:: Given problem ::
Repeat the passage on Willem Sandberg's typography word for word, from "Willem Sandberg (1897-1984)" to "typified the institution.".

** START OF Passage given **

Willem Sandberg’s Maverick Typography

Willem Sandberg’s Maverick Typography

Willem Sandberg (1897-1984) was a typographic maverick until the day he died. Much of his most signature work were catalogues and posters, often designed in the evenings and weekends. Sandberg was the director of Amsterdam’s Stedelijk Museum from 1945 to 1962, and his association with the local state printer “produced an identity that transformed the museum into one of Europe’s first truly modern galleries,” noted Simon Garfield in The Guardian newspaper. He rejected “the traditional dark and hushed rooms and creating something bright and accessible, a place of social interaction.” And this held for the graphic design that for two decades typified the institution.


“He was a late starter and produced the majority of his work in his late forties,” wrote Petr Bil’ak Starting in 1945, when he became the director of the Stedelijk museum, until 1962 Sandberg designed almost all the printed matter for the museum (over 250 catalogues and 270 posters). Additionally, he was an active member of countless institutions, committees and advisory bodies – unusual for a director with executive and administrative duties. Sandberg transformed the Stedelijk physically as well as conceptually, modernized its spaces, initiated construction of a new wing, expanded the collection and introduced many new ideas into the often stuffy world of museums.

** END OF Passage given **
** START OF Records provided **

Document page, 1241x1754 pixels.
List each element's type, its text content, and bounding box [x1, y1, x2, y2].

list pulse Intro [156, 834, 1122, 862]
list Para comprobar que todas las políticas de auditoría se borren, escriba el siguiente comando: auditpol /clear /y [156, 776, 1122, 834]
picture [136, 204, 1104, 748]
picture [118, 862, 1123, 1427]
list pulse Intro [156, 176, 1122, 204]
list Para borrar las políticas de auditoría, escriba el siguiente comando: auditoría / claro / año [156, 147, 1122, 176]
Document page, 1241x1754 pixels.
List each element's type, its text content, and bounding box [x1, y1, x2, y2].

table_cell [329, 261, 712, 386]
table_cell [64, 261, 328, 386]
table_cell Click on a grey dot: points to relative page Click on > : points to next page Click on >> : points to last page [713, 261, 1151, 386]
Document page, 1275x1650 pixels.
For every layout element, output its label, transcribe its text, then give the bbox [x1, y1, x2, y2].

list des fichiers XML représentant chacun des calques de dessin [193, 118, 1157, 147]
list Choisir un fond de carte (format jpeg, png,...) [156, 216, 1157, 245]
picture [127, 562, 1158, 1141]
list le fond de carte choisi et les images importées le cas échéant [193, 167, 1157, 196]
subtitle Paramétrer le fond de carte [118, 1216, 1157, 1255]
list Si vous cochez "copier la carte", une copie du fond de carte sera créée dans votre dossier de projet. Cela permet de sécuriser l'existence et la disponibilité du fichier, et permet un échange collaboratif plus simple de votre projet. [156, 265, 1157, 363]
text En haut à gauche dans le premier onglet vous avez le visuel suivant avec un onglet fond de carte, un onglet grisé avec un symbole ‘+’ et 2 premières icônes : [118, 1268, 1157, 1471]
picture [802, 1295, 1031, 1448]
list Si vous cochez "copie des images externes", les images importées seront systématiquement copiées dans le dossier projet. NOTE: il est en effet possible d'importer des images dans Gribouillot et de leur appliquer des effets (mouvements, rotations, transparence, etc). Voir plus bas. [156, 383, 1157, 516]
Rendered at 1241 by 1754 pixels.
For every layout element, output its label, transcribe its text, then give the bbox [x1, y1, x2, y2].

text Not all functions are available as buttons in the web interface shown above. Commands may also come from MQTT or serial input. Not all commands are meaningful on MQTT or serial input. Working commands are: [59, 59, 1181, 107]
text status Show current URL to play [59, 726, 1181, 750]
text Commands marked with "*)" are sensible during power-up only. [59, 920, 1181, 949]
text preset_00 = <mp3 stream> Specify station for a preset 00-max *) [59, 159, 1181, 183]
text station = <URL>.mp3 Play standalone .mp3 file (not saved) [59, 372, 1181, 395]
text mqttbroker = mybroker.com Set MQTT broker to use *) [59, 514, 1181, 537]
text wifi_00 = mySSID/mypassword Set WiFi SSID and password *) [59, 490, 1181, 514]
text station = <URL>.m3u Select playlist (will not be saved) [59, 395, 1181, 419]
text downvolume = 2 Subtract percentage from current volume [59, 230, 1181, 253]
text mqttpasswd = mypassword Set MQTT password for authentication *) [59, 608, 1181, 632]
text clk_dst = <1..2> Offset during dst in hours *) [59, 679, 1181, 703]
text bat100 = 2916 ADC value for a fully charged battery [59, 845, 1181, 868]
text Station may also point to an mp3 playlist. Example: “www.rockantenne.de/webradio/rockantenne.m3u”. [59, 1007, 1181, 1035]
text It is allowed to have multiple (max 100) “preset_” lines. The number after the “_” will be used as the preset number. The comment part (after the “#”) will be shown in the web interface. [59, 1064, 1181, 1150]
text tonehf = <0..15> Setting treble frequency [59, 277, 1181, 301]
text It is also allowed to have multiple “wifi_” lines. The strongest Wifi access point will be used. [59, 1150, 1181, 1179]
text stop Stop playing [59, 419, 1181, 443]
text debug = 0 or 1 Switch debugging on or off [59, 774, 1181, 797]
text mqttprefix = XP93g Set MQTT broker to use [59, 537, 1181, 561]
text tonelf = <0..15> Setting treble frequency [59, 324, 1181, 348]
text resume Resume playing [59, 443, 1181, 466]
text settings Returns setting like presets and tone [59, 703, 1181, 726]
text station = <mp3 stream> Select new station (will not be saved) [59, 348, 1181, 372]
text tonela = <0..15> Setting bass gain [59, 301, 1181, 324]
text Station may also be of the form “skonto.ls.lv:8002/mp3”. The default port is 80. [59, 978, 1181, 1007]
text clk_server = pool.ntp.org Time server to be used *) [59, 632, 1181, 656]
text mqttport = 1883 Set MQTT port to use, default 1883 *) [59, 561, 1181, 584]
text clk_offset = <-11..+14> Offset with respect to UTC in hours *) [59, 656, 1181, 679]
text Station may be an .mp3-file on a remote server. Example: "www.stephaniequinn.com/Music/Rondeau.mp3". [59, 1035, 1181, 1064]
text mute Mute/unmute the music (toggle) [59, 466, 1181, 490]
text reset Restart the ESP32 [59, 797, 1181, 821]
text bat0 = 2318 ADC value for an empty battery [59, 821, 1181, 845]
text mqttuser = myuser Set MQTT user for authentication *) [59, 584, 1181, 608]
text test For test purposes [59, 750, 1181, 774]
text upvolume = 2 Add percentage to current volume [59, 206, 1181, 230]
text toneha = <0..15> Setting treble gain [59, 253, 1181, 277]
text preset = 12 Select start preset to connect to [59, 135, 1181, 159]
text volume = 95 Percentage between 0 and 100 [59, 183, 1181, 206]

** END OF Records provided **

:: Correct result ::
Willem Sandberg (1897-1984) was a typographic maverick until the day he died. Much of his most signature work were catalogues and posters, often designed in the evenings and weekends. Sandberg was the director of Amsterdam’s Stedelijk Museum from 1945 to 1962, and his association with the local state printer “produced an identity that transformed the museum into one of Europe’s first truly modern galleries,” noted Simon Garfield in The Guardian newspaper. He rejected “the traditional dark and hushed rooms and creating something bright and accessible, a place of social interaction.” And this held for the graphic design that for two decades typified the institution.